“Then Job . . . fell to the ground and worshiped. He said, ‘Naked I came from my mother’s womb, and naked I shall return there. The Lord gave and the Lord has taken away. Blessed be the name of the Lord.’” (Job 1:20-21 NASB)
When I consider the magnitude of grief that Job was experiencing as accounted in this portion of Scripture – a magnitude which I have never known and can scarcely even wrap my head around – I am awe struck at his response and the insane level of faith he displays after he loses his family, his livelihood, and his health, even when he knows that the God whom he had served so faithfully was orchestrating all of it.
Many people skim right past the first two chapters of this book and head straight for the last few chapters where the Lord humbles Job and then later restores his fortune twofold; but I cannot get over the fact that even in the midst of fresh devastation, Job “arose and tore his robe and shaved his head and fell on the ground and worshiped” (Job 1:20 NASB, emphasis mine).
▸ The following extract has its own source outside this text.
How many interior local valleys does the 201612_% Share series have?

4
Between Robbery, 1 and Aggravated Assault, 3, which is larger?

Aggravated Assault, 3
He did not curse the Lord – even when urged to do so by his own wife – but instead he answered her most profoundly, “Shall we indeed accept good from God and not accept adversity?” (2:9-10).
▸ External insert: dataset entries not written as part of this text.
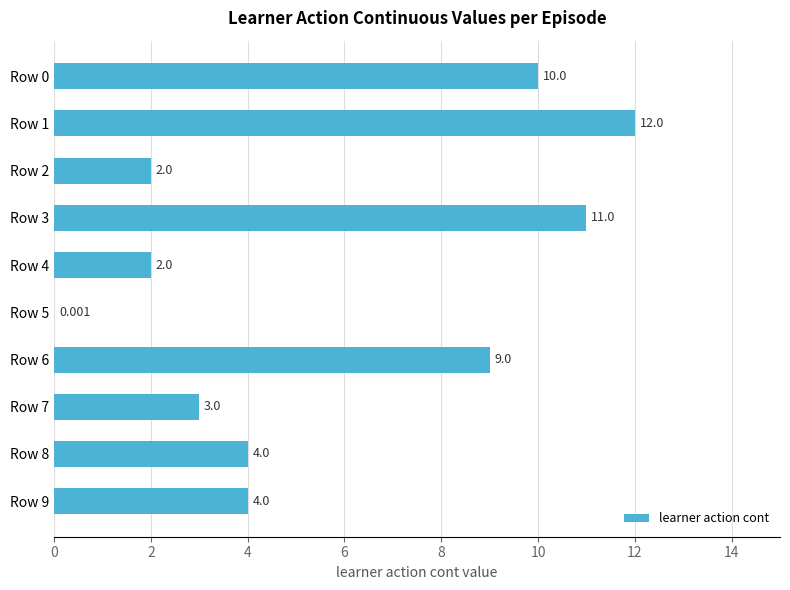

How many series are shown in this chart?

1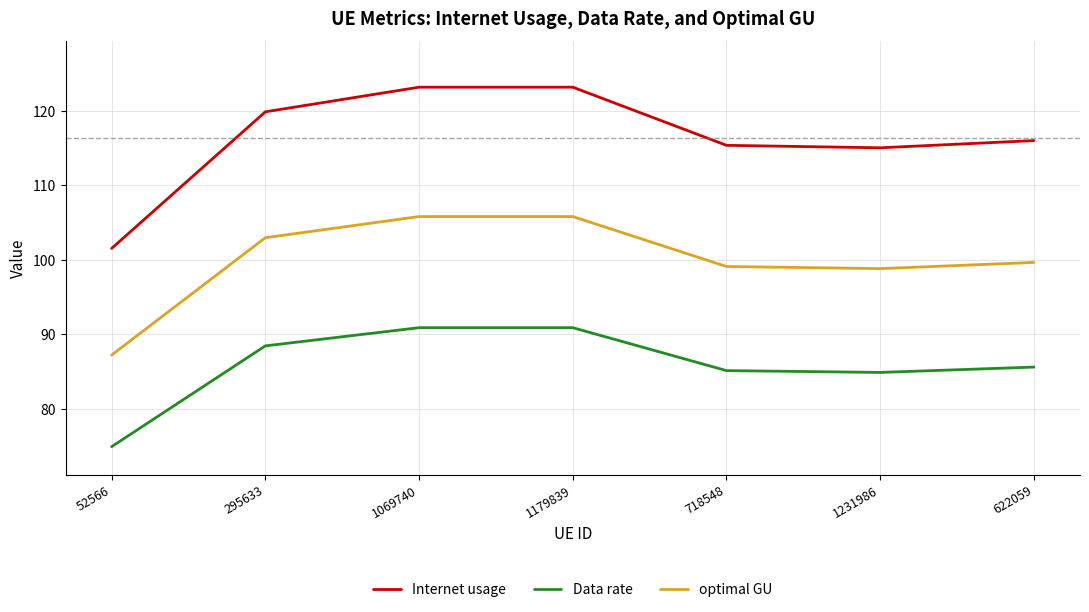

Reading right to left, list all the values displayed in this chart.

Internet usage: 116.0	115.0	115.3	123.1	123.1	119.8	101.5
Data rate: 85.6	84.9	85.1	90.9	90.9	88.5	74.9
optimal GU: 99.6	98.8	99.1	105.8	105.8	103.0	87.2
It’s sad how easily we are pulled into the mindset that the base principle of our faith is to take little steps toward God and expect Him to turn around and reward us with health, wealth, and comfort as though it is somehow our due; because we would be very hesitant to think that way if we knew just how depraved we are at the depths of our hearts and minds. Heaven forbid we believe the lie that God owes us anything at all, let alone every good that may be available to us through His power.
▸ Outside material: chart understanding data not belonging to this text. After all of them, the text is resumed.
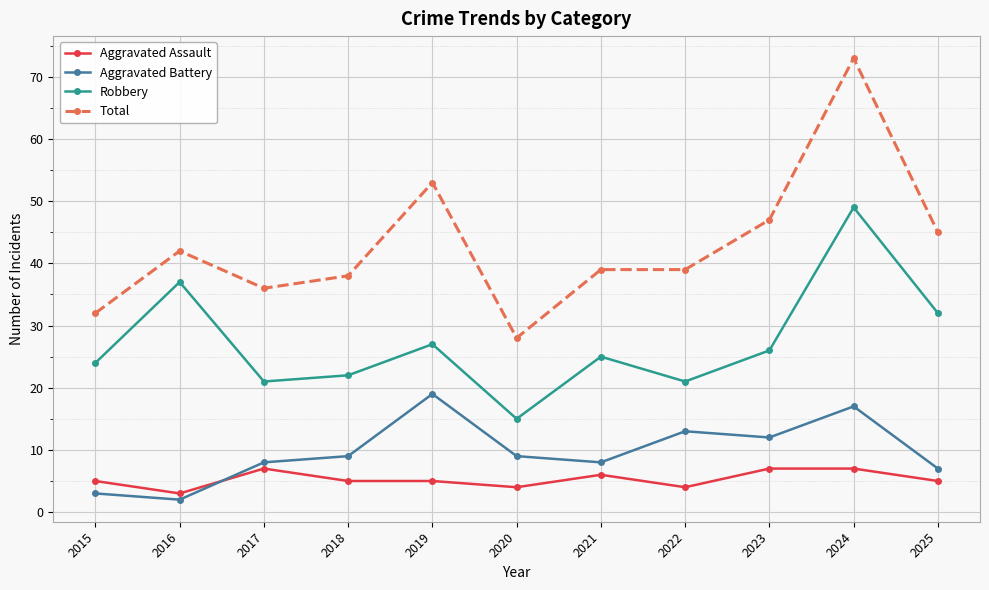

The value of Aggravated Battery at 2021 is 4. True or false?

False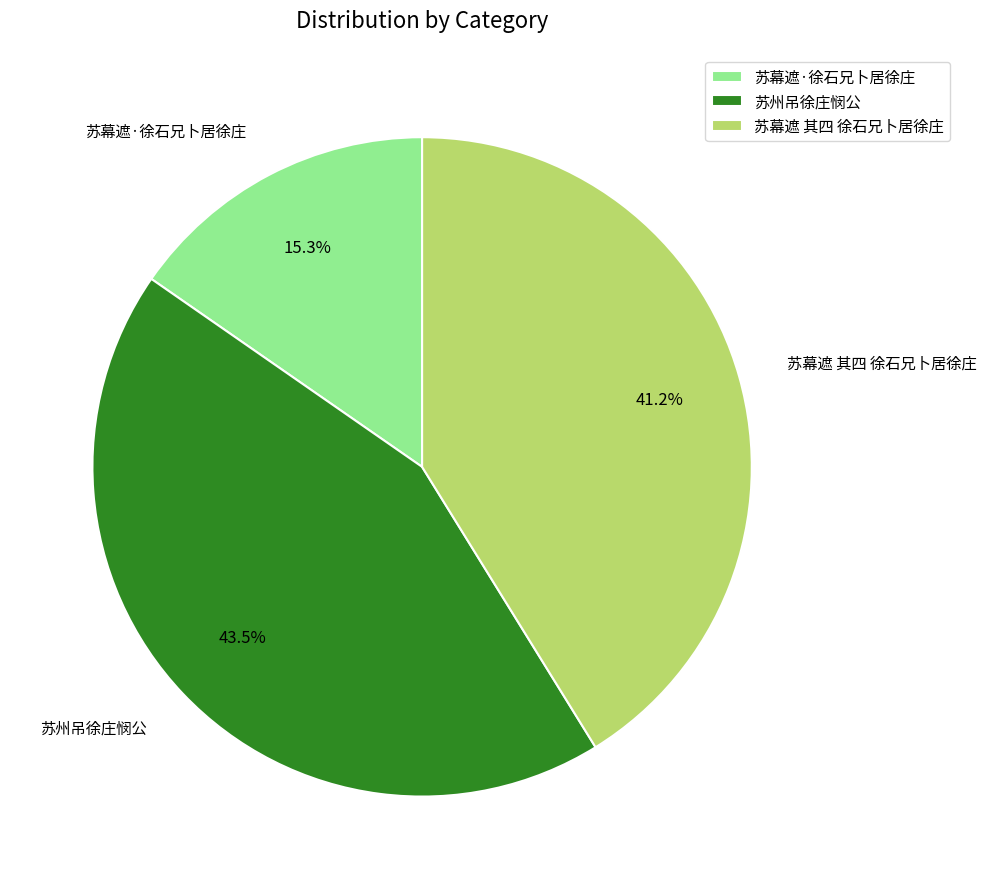

Rank the categories by value from lowest to highest.

苏幕遮·徐石兄卜居徐庄, 苏幕遮 其四 徐石兄卜居徐庄, 苏州吊徐庄悯公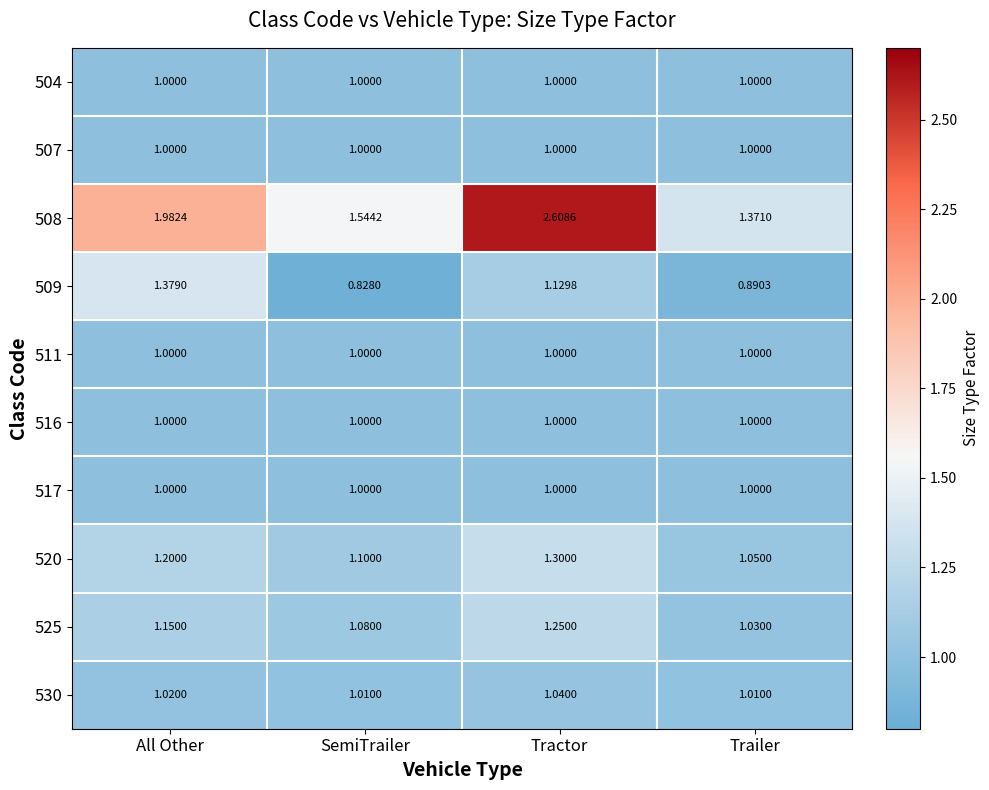

At which category is the sum across all series the highest?

Tractor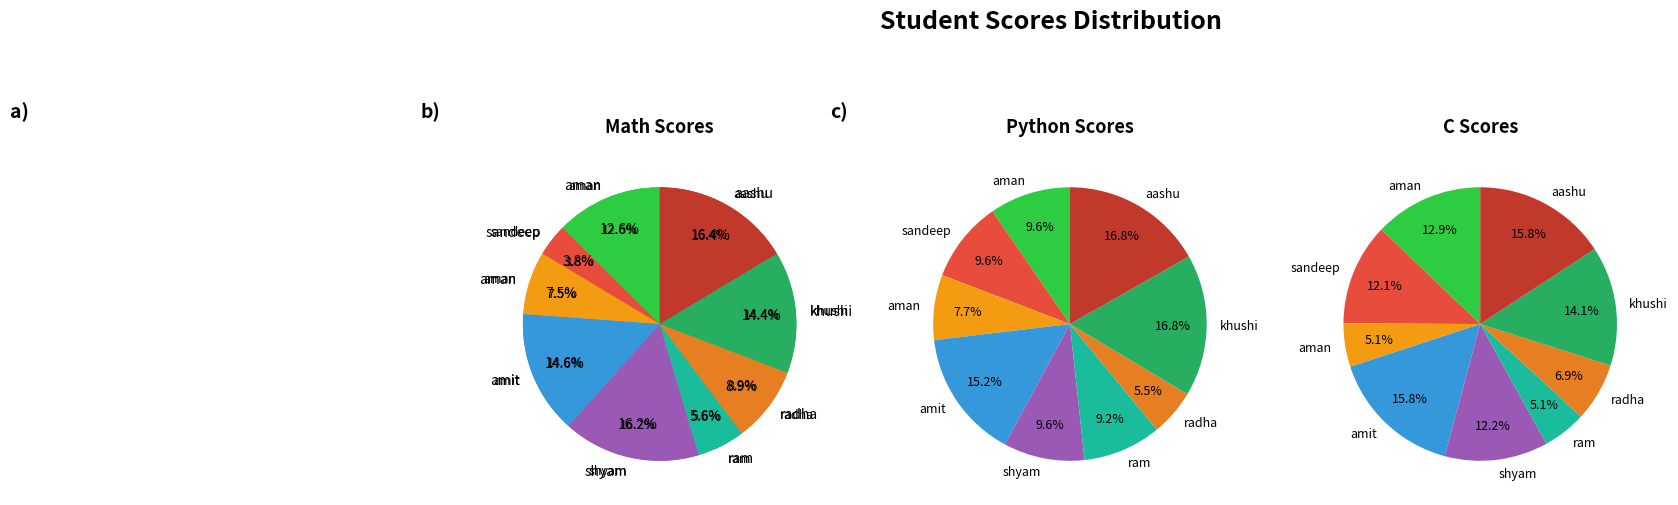

Which has a higher value, radha or shyam?

shyam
When we encounter adversity our first instinct may be to either fight or flee, but I challenge the both of us to follow the example of Job – humbly bowing down under our grief before a sovereign God, relying on His perfect knowledge and goodness to orchestrate our every circumstance for the revelation of His glory. All is grace upon grace upon grace, even our deepest suffering.
Father, I am thankful that You are completely sovereign over my circumstances. I’m so sorry for not always trusting that You are good and loving, especially when things aren’t working out according to my preferences. Help me to be more like Job in times of affliction. Remind me of Your grace and reveal to me Your glory, in the name of Jesus.
When was the last time you experienced loss and devastation? Did you praise the Lord or become bitter toward Him? God cares about our grief (regardless of the magnitude of it) and deserves our trust in any circumstance. Meditate on 1 Peter 1:6-9.